Mohawk’s visit also builds off of last year’s ship visit by USS Hershel “Woody” Williams (ESB 4). In August 2021, Hershel “Woody” Williams participated in a maritime interoperability planning event with leaders from the Nigerian Navy followed by a three-day at sea training exercise with Nigerian offshore patrol vessels, the Spanish Navy, and members of Ghana’s Special Boat Squadron (SBS).
During the visit, the crew played sports with members of the Nigerian Navy and volunteered to paint Lagos State Model Nursery and Primary School Achakpo Ajegunle, while U.S. Navy and U.S. Coast Guardsmen leaders met with the chief of operations for the Nigerian Navy Western Naval Command (WNC), Commodore Daupreye Franklin Matthew, to discuss their shared commitment to a peaceful, well-policed Gulf of Guinea.
The U.S. shares a common interest with African partner nations in ensuring security, safety, and freedom of navigation on the waters surrounding the continent, because these waters are critical for Africa’s prosperity and access to global markets.

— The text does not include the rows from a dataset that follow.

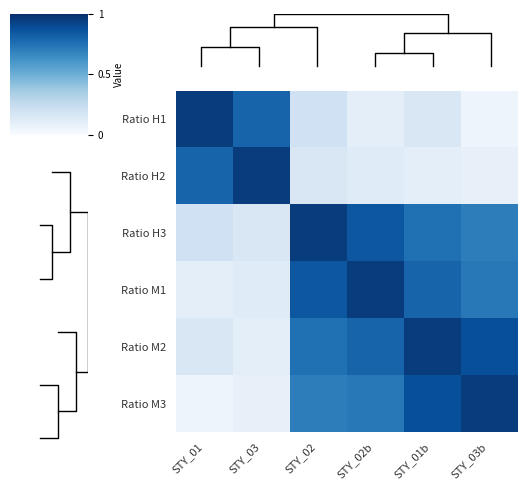

Reading left to right, list all the values displayed in this chart.

Ratio H1: STY_01=0.9	STY_03=0.8	STY_02=0.2	STY_02b=0.1	STY_01b=0.1	STY_03b=0.1
Ratio H2: STY_01=0.8	STY_03=0.9	STY_02=0.1	STY_02b=0.1	STY_01b=0.1	STY_03b=0.1
Ratio H3: STY_01=0.2	STY_03=0.1	STY_02=0.9	STY_02b=0.8	STY_01b=0.8	STY_03b=0.7
Ratio M1: STY_01=0.1	STY_03=0.1	STY_02=0.8	STY_02b=0.9	STY_01b=0.8	STY_03b=0.7
Ratio M2: STY_01=0.1	STY_03=0.1	STY_02=0.8	STY_02b=0.8	STY_01b=0.9	STY_03b=0.9
Ratio M3: STY_01=0.1	STY_03=0.1	STY_02=0.7	STY_02b=0.7	STY_01b=0.9	STY_03b=0.9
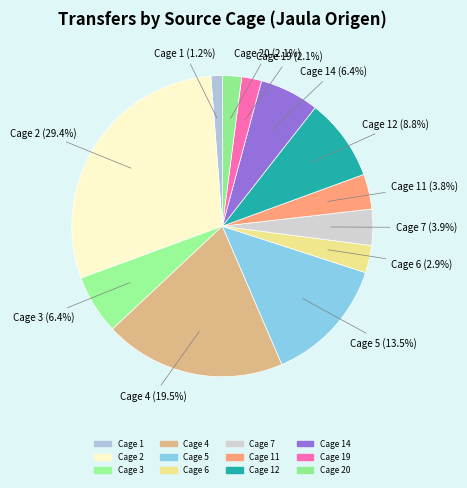

Rank the categories by value from lowest to highest.

1, 20, 19, 6, 11, 7, 3, 14, 12, 5, 4, 2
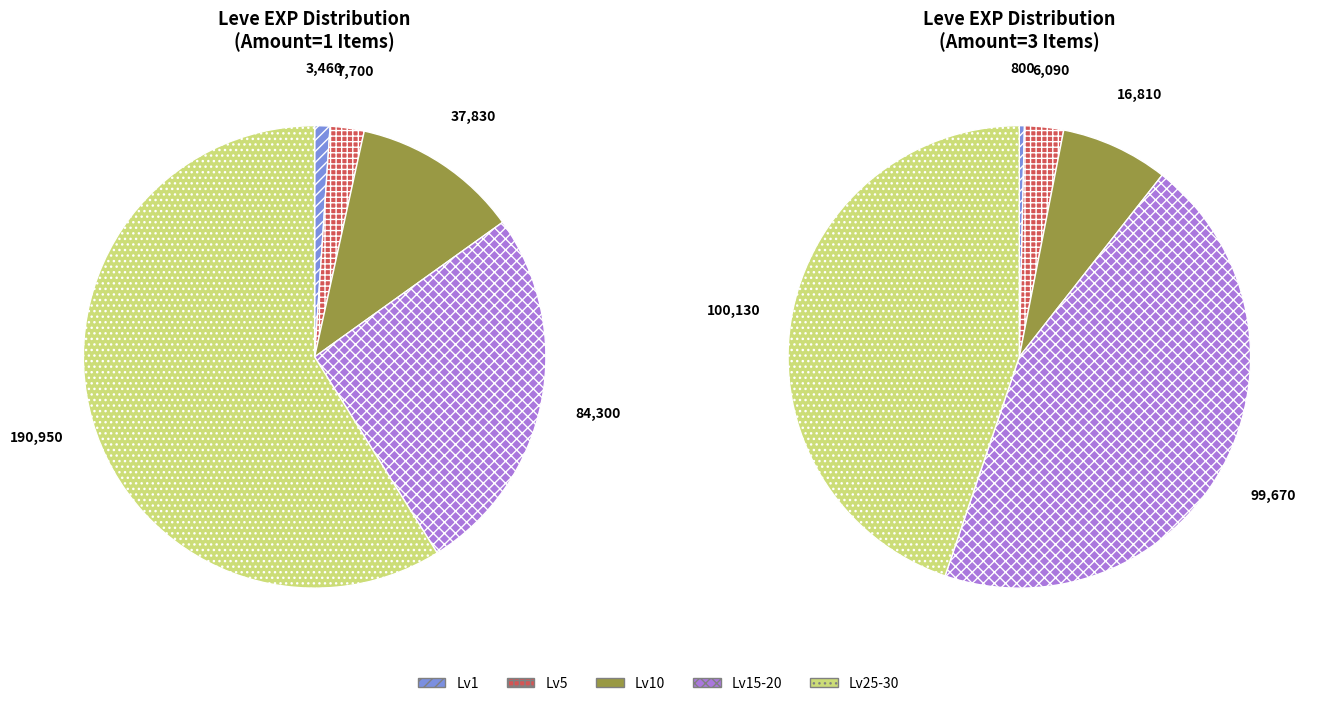

Does any single category account for the majority?

No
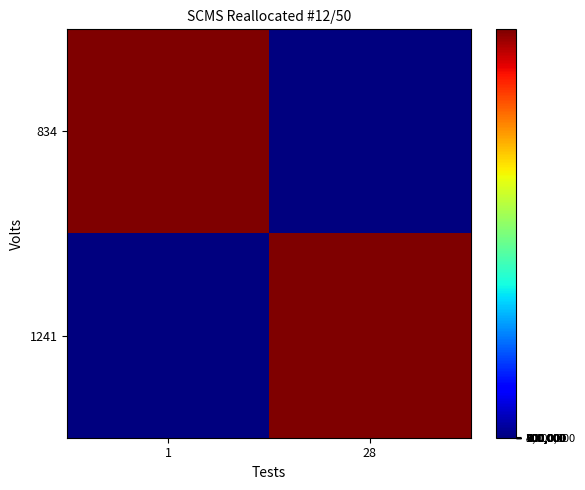

What is the spread (max minus min) of values at 1?

1735635307.7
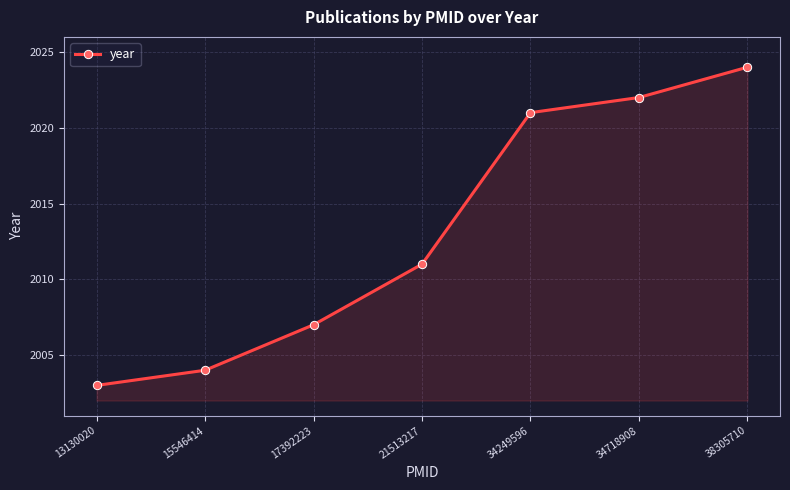

What is the value of the 7th point from the left?

2024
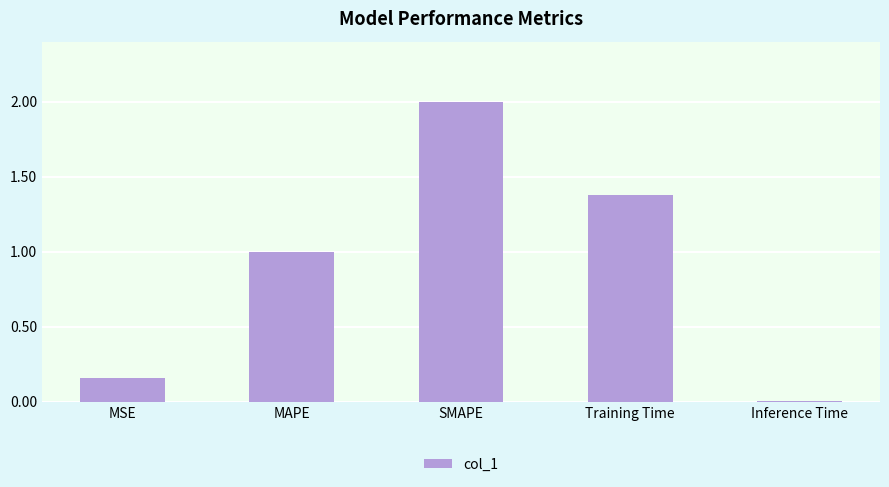

The chart shows a value of 2.0 at SMAPE. True or false?

True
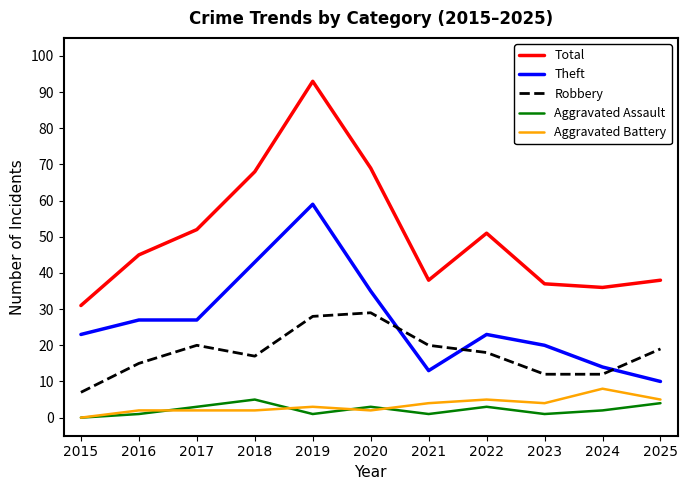

What is the spread (max minus min) of values at 2022?

48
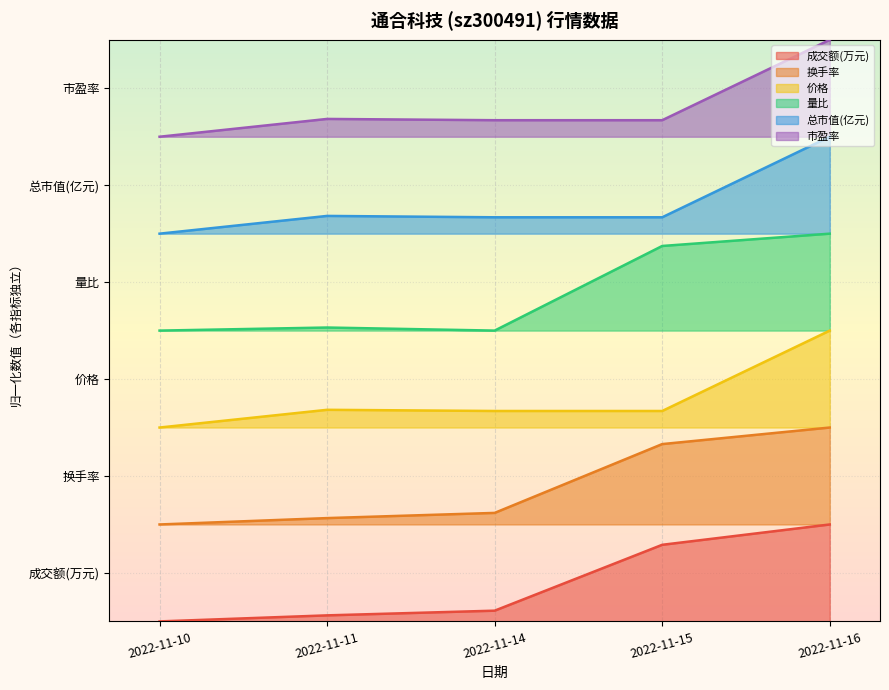

True or false: 成交额(万元) and 价格 intersect in this chart.

False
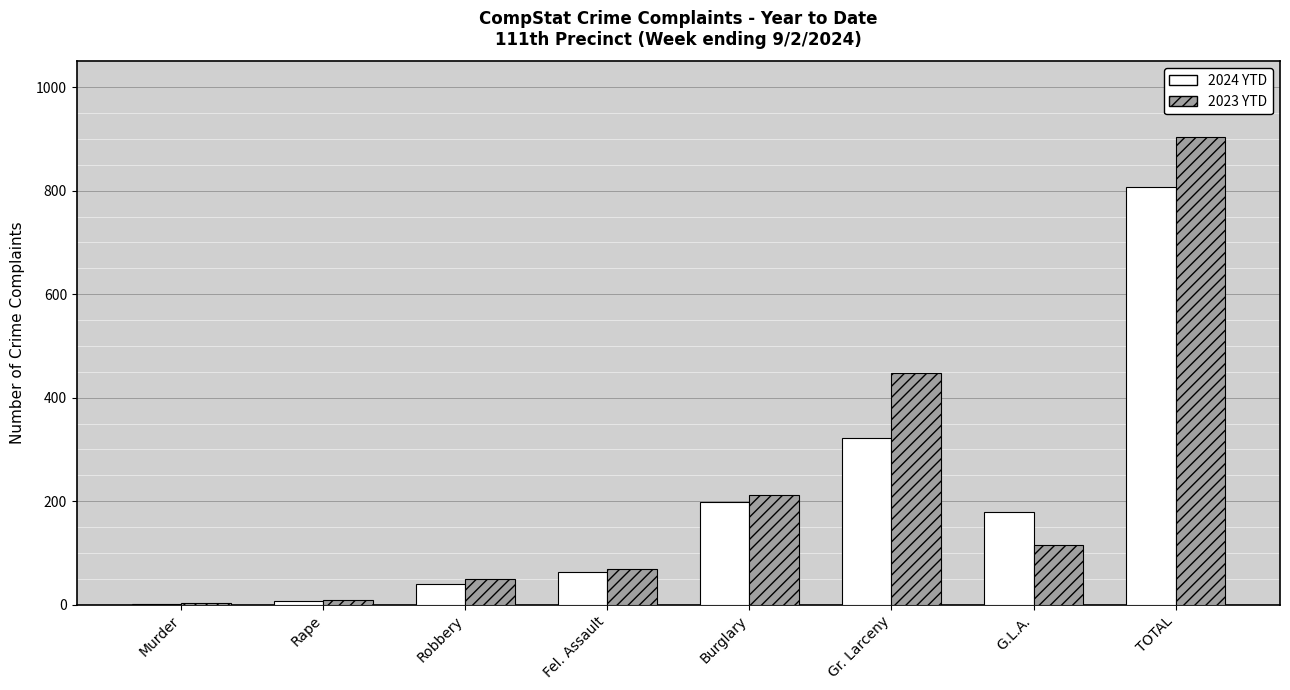

Are the bars horizontal?

No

Mohawk is forward-deployed to the U.S. Naval Forces Africa (NAVAF) area of operations, while employed by U.S. Sixth Fleet.
Mohawk is the 13th and last of the Famous-class cutters. It is named for the Algonquin tribe of Iroquoian Indians who lived in the Mohawk Valley of New York. Mohawk is the third cutter to bear the name. Mohawk’s parent command is U.S. Coast Guard Atlantic Area.
U.S. Coast Guard Atlantic Area, headquartered in Portsmouth, Virginia, oversees all Coast Guard operations east of the Rocky Mountains to the Arabian Gulf, spanning across five Coast Guard districts and 40 states.
For over 80 years, U.S. Naval Forces Europe-U.S. Naval Forces Africa (NAVEUR-NAVAF) has forged strategic relationships with allies and partners, leveraging a foundation of shared values to preserve security and stability.
Headquartered in Naples, Italy, NAVEUR-NAVAF operates U.S. naval forces in the U.S. European Command (USEUCOM) and U.S. Africa Command (USAFRICOM) areas of responsibility. U.S. Sixth Fleet is permanently assigned to NAVEUR-NAVAF, and employs maritime forces through the full spectrum of joint and naval operations.